This is a guest blog post by Reiyn Keohane, ACLU of Florida client. Reiyn is a transgender woman currently being denied hormone therapy and other treatment for gender dysphoria in a Florida prison. We have filed a lawsuit on her behalf to restore her medically necessary treatment. She wrote the below letter to let the world know about her experiences as a transgender woman being denied care in a Florida prison.

In the years I have been incarcerated, I have been made to endure more cruelty by the State of Florida than I ever imagined the government could commit. I am a transgender woman—but to the classification officers there is no such thing. If they say you’re male, you go to men’s prison, where you will be forced to “act like a man” under threat of being locked up in solitary, beaten, and humiliated. I have suffered through it all.

I have been forced to strip with men, and been slapped and hit for telling the officers in charge of the search that the rules say I must be searched separately. I have been handcuffed, thrown to the ground, and held down so officers could shave my head. I have been called a punk, a sissy, and a faggot; I have been beaten while handcuffed for asking to see mental health professionals.

I have had property “disappear,” shoes and books and grievances I have filed to address these issues. I have been pepper sprayed in the face because I refused to hand over the “contraband” bra and panties I had bought from the canteen and still had the receipt for, and forced to go days without any underwear at all after having mine confiscated.

I have been denied at every level, told by doctors that I’m not transgender, refused hormone therapy even though I had taken it on the streets, and had to go weeks without being able to shave after being put in confinement for wearing women’s clothing or standing up for my rights.

I have been made into something less than a man or woman, because in this world I am weak no matter how strong I may be, and I have no voice no matter how hard I scream.

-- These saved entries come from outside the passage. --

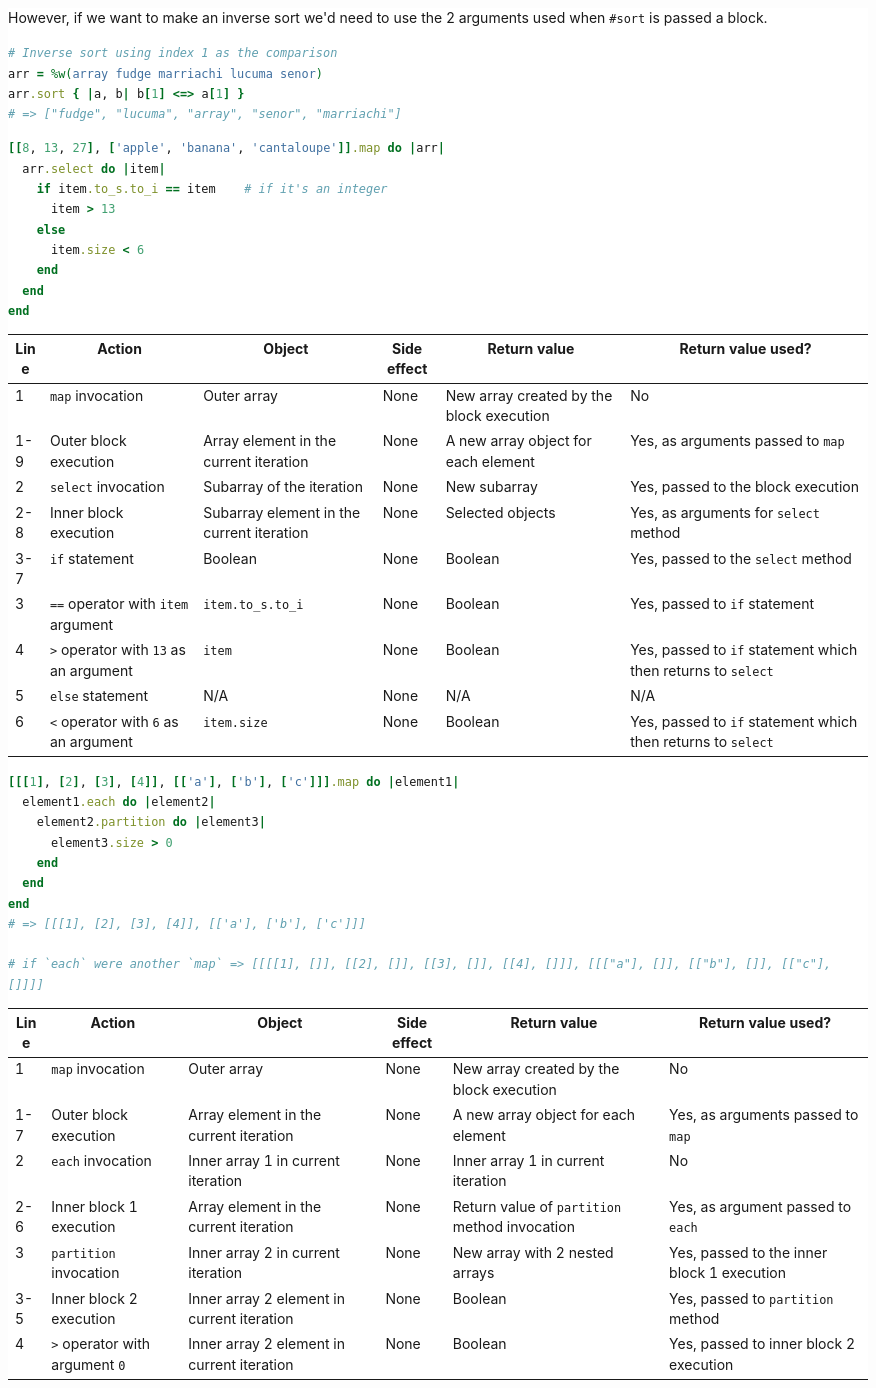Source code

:However, if we want to make an inverse sort we'd need to use the 2 arguments used when `#sort` is passed a block.
```ruby
# Inverse sort using index 1 as the comparison
arr = %w(array fudge marriachi lucuma senor)
arr.sort { |a, b| b[1] <=> a[1] }
# => ["fudge", "lucuma", "array", "senor", "marriachi"]
```

```ruby
[[8, 13, 27], ['apple', 'banana', 'cantaloupe']].map do |arr|
  arr.select do |item|
    if item.to_s.to_i == item    # if it's an integer
      item > 13
    else
      item.size < 6
    end
  end
end
```

| Line | Action | Object | Side effect | Return value | Return value used?
|------|--------|--------|-------------|--------------|--------------|
| 1 | `map` invocation | Outer array | None | New array created by the block execution | No |
| 1-9 | Outer block execution | Array element in the current iteration | None | A new array object for each element | Yes, as arguments passed to `map` |
| 2 | `select` invocation | Subarray of the iteration | None | New subarray | Yes, passed to the block execution |
| 2-8 | Inner block execution | Subarray element in the current iteration | None | Selected objects | Yes, as arguments for `select` method |
| 3-7 | `if` statement | Boolean | None | Boolean | Yes, passed to the `select` method |
| 3 | `==` operator with `item` argument | `item.to_s.to_i` | None | Boolean | Yes, passed to `if` statement |
| 4 | `>` operator with `13` as an argument | `item` | None | Boolean | Yes, passed to `if` statement which then returns to `select` |
| 5 | `else` statement | N/A | None | N/A | N/A |
| 6 | `<` operator with `6` as an argument | `item.size` | None | Boolean | Yes, passed to `if` statement which then returns to `select` |

```ruby
[[[1], [2], [3], [4]], [['a'], ['b'], ['c']]].map do |element1|
  element1.each do |element2|
    element2.partition do |element3|
      element3.size > 0
    end
  end
end
# => [[[1], [2], [3], [4]], [['a'], ['b'], ['c']]]

# if `each` were another `map` => [[[[1], []], [[2], []], [[3], []], [[4], []]], [[["a"], []], [["b"], []], [["c"], []]]]
```
| Line | Action | Object | Side effect | Return value | Return value used?
|------|--------|--------|-------------|--------------|--------------|
| 1 | `map` invocation | Outer array | None | New array created by the block execution | No |
| 1-7 | Outer block execution | Array element in the current iteration | None | A new array object for each element | Yes, as arguments passed to `map` |
| 2 | `each` invocation | Inner array 1 in current iteration | None | Inner array 1 in current iteration | No |
| 2-6 | Inner block 1 execution | Array element in the current iteration | None | Return value of `partition` method invocation | Yes, as argument passed to `each` |
| 3 | `partition` invocation | Inner array 2 in current iteration | None | New array with 2 nested arrays | Yes, passed to the inner block 1 execution |
| 3-5 | Inner block 2 execution | Inner array 2 element in current iteration | None | Boolean | Yes, passed to `partition` method |
| 4 | `>` operator with argument `0` | Inner array 2 element in current iteration | None | Boolean | Yes, passed to inner block 2 execution |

But I have endured. I will because I believe this is my purpose—to suffer through and fight, write up everything I can, and take this unjust system to court. I know that I am not alone, that other women have been in my situation before, and had it better or worse. This is my rock bottom, the lowest point in my life, but I will survive, and I will never surrender who I am.

I will fight this prejudice every step of the way so that there will be a better future for all other people who are thrown in prison, so that we may all have the treatment, dignity, and respect that every human being deserves, even if they have done wrong.

I look forward to the day when transgender women will not be sent to prison for drug charges or prostitution, and I have gladly suffered all these things and more so that those who come after me will never have to.